Germany, which has taken a tough line on Greece, has profited from the country's crisis to the tune of 100 billion euros ($109 billion), according to a new study Monday.
The sum represents money Germany saved through lower interest payments on funds the government borrowed amid investor “flights to safety”, the study said.
“These savings exceed the costs of the crisis – even if Greece were to default on its entire debt,” said the private, non-profit Leibniz Institute of Economic Research in its paper.
“Germany has clearly benefited from the Greek crisis.”
When investors are faced with turmoil, they typically seek a safe haven for their money, and export champion Germany “disproportionately benefited” from that during the debt crisis, it said.

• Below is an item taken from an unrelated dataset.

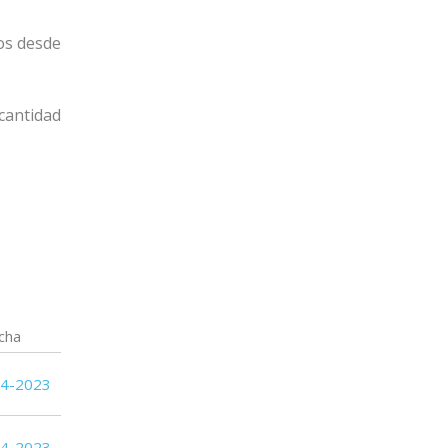
dos desde
 cantidad
cha
04-2023
04-2023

“Every time financial markets faced negative news on Greece in recent years, interest rates on German government bonds fell, and every time there was good news, they rose.”
Germany, the eurozones effective paymaster, has demanded fiscal discipline and tough economic reforms in Greece in return for consenting to new aid from international creditors
Finance Minister Wolfgang Schaeuble has opposed a Greek debt write-down while pointing to his own government's balanced budget.
The institute, however, argued that the balanced budget was possible in large part only because of Germany's interest savings amid the Greek debt crisis.
The estimated 100 billion euros Germany had saved since 2010 accounted for over three percent of GDP, said the institute based in the eastern city of Halle.
The bonds of other countries — including the United States, France and the Netherlands — had also benefited, but “to a much smaller extent”.
Germany's share of the international rescue packages for Greece, including a new loan being negotiated now, came to around 90 billion euros, said the institute.
“Even if Greece doesn't pay back a single cent, the German public purse has benefited financially from the crisis,” said the paper.